I was very underwhelmed by their view on how we need to live in the future.

Turner believes it would be possible to provide for everyone’s needs in a sustainable way but we would have to live a 1950s or 1960s-style lifestyle with limits such as one car and TV per household. We wouldn’t be living in caves and we’d still have technology but the rate of change would be a lot slower.

Extremely American and unimaginative. Mate, I live in London. We don’t even have ‘one car’ and good luck finding a flat with space for multiple TVs. To say nothing of the rest of the world. If you are looking for generative ways of imagining our future in the ruins, you won’t find it here.

No house of straw: Sarah Wigglesworth's eco-home, 20 years on
by Nell Card

One for the architecture nerds. I like this idea of caring for your home.

Your home should be treated as if it were a part of your body – which in a way, it is … You need to look after it


Making It Count: Resisting the Authority of Ignorance by Sita Balani for some political takes I couldn’t possibly comment on due to my contractual ‘impartiality’ which is, as always, very tenuous.

Why Sleep Deprivation Kills by Veronique Greenwood where the point is absolutely not animal cruelty but my stomach turns at the descriptions of what is done to these poor animals (yes, the flies too).

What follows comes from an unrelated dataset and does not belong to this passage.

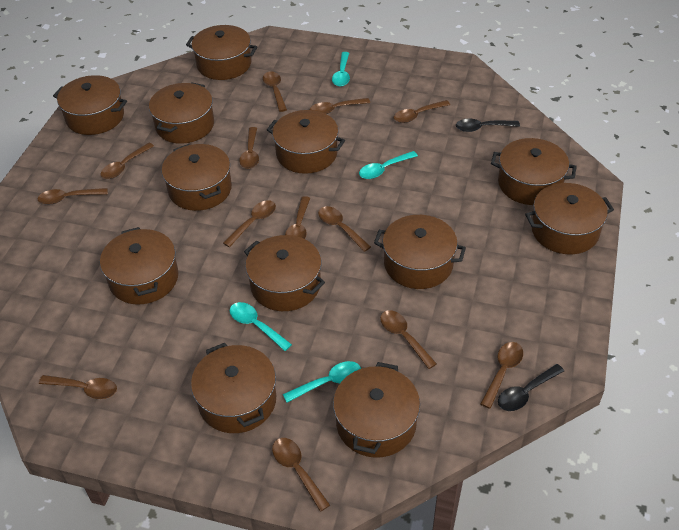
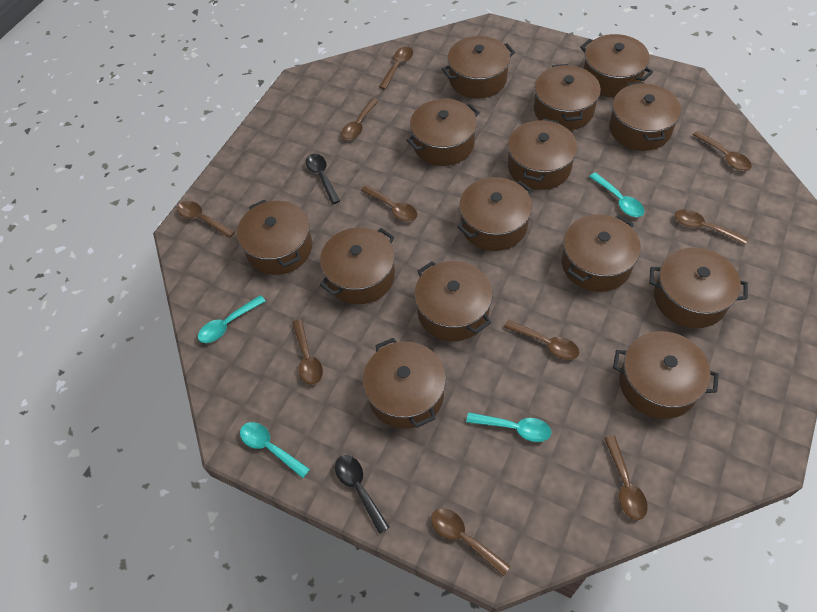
brown pot: [53,75,127,135] [100,227,179,305] [149,82,214,144] [162,144,232,211] [186,25,257,80] [191,343,276,433] [244,235,325,311] [267,110,345,174] [333,362,420,458] [374,215,466,289] [491,138,577,205] [525,183,614,254] = 12 -> [237,200,312,275] [320,227,395,304] [363,338,446,428] [406,99,480,166] [414,261,493,341] [442,36,515,98] [457,177,533,251] [508,118,577,190] [534,64,601,130] [561,214,641,292] [580,34,653,97] [609,82,681,151] [613,331,719,419] [649,247,748,328] = 14
brown spoon: [37,188,108,204] [39,375,117,399] [101,143,154,179] [223,200,276,247] [239,127,259,169] [263,71,287,112] [272,438,330,512] [285,196,310,239] [309,98,370,114] [318,206,371,252] [380,310,437,369] [394,100,450,123] [480,342,523,409] = 13 -> [177,201,235,238] [292,319,323,385] [341,98,379,140] [361,185,417,222] [379,47,413,89] [431,508,511,576] [504,320,579,360] [604,435,648,520] [675,209,748,245] [693,131,752,171] = 10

The Wave by Andrew Key on how art can hit you.

Girl by Jamaica Kincaid to feel something.

We Share the Same Tears by Sophia Al-Maria responding to Le Guin’s Carrier Bag Theory of Fiction (which I recommend to everyone, all the time). I first discovered Al-Maria’s work from a collaboration with Victoria Sin. Both artists are doing stunning work.

Angela Davis has a bunch of speeches on Spotify. I’ve been listening to them while cycling, starting with The Prison Industrial Complex.

This video about the Black Panthers by Agnes Varda is fantastic. It is depressing how little has changed structurally since 1968. But Angela says, ‘This moment holds possibilities for change we have never before experienced’. So I’m holding on to hope.